Crypto payment app Fincy exits sketchy Myanmar gambling hub

fincy-crypto-app-exits-myanmar-gambling-smart-city

Myanmar’s sketchy online gambling hub has lost a Singapore-based fintech firm over concerns that it could be facilitating illegal cross-border payments for Chinese gamblers.

On Wednesday, Singapore-based crypto and fiat currency app Fincy announced that it was withdrawing from a ‘smart city’ development project in Shwe Kokko village in Myanmar’s southeastern Karen state, near the city of Myawaddy on the border with Thailand.

The project, known as Yatai New City, recently came under fire after its Chinese developers claimed to be part of China’s Belt & Road Initiative. China not only denied these reports but also said it supported the Myanmar government’s efforts to determine if the development is a hub for unauthorized casinos and China-facing online gambling sites.

Fincy, which is only about a year old, added cryptocurrency support in August, just weeks before reports surfaced of dodgy activity within Shwe Kokko. Fincy’s Wednesday statement noted reports that its app was accused of preventing Myanmar’s “law enforcement from tracking financial transactions” in Yatai.
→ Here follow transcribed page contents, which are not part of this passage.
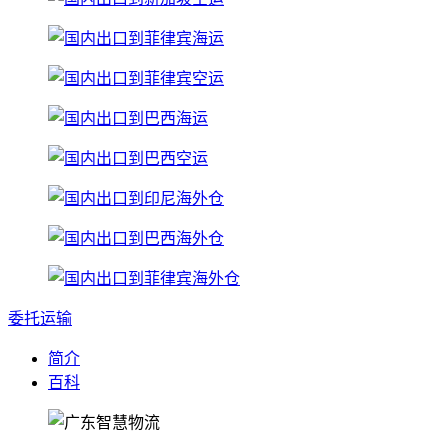
委托运输
简介
百科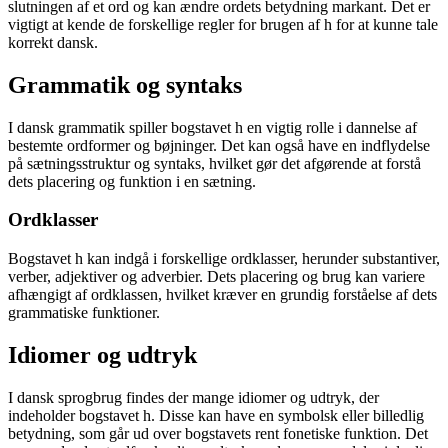
slutningen af et ord og kan ændre ordets betydning markant. Det er
vigtigt at kende de forskellige regler for brugen af h for at kunne tale
korrekt dansk.
Grammatik og syntaks
I dansk grammatik spiller bogstavet h en vigtig rolle i dannelse af
bestemte ordformer og bøjninger. Det kan også have en indflydelse
på sætningsstruktur og syntaks, hvilket gør det afgørende at forstå
dets placering og funktion i en sætning.
Ordklasser
Bogstavet h kan indgå i forskellige ordklasser, herunder substantiver,
verber, adjektiver og adverbier. Dets placering og brug kan variere
afhængigt af ordklassen, hvilket kræver en grundig forståelse af dets
grammatiske funktioner.
Idiomer og udtryk
I dansk sprogbrug findes der mange idiomer og udtryk, der
indeholder bogstavet h. Disse kan have en symbolsk eller billedlig
betydning, som går ud over bogstavets rent fonetiske funktion. Det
Fincy said it “refutes all claims of nefarious dealings and holds zero tolerance [for] illegal activities and unethical practices.” But Fincy also purged online references to itself as the “exclusive provider of financial services in Yatai city.”

The smart city is a co-venture of a local militia group and Hong Kong-registered Yatai International Holding Group (IHG), and has links to Singapore-based cryptocurrency firm Building Cities Beyond (BCB) Blockchain, which, like Fincy, is financed by a firm called GBCI Ventures. 
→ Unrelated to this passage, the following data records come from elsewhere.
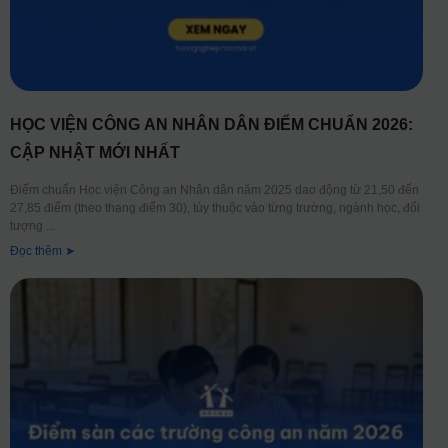
HỌC VIỆN CÔNG AN NHÂN DÂN ĐIỂM CHUẨN 2026:
CẬP NHẬT MỚI NHẤT
Điểm chuẩn Học viện Công an Nhân dân năm 2025 dao động từ 21,50 đến
27,85 điểm (theo thang điểm 30), tùy thuộc vào từng trường, ngành học, đối
tượng
Đọc thêm ➤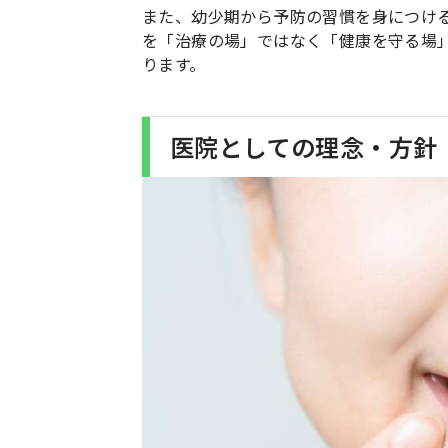
また、幼少期から予防の習慣を身につけ
を「治療の場」ではなく「健康を守る場
ります。
医院としての理念・方針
GBCI was founded by one Douglas Gan, who also serves as BCB’s CEO and Fincy’s chairman. Gan (pictured) previously claimed that 90% of Shwe Kokko merchants used Fincy. Fincy, which is built on the BCB Blockchain, is also active in Cambodia, a jurisdiction that, unlike Myanmar, has seen fit to grant the company a payments license.  
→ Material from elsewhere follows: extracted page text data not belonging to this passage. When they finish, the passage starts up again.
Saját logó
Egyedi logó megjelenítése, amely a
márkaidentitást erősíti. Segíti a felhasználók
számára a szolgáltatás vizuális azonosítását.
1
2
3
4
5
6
In July, the United States Institute of Peace (USIP) reported on the 2018 launch of BCB’s crypto token, BCB Coin, which BCB claimed would help “establish a full ecology for the gambling sector.” Within months, the BCB token claimed to be the “leading player in cross-border payments for online gambling in Macau, Laos, Cambodia and the Philippines.”

Given China’s demonstrated interest in stamping out unauthorized cross-border gambling payments, BCB’s gambling ties would seem to put a target on its back. The USIP reported that BCB signed a strategic partnership in March with Beijing-based Chains Guard Technology, through which BCB is believed to have access to Chinese payment services such as AliPay and WeChat.

Last weekend, China warned its citizens not to be lured to Myanmar with the promise of well-paying jobs, as these job offers ultimately involved “illegal and criminal activities such as telecom fraud and gambling.”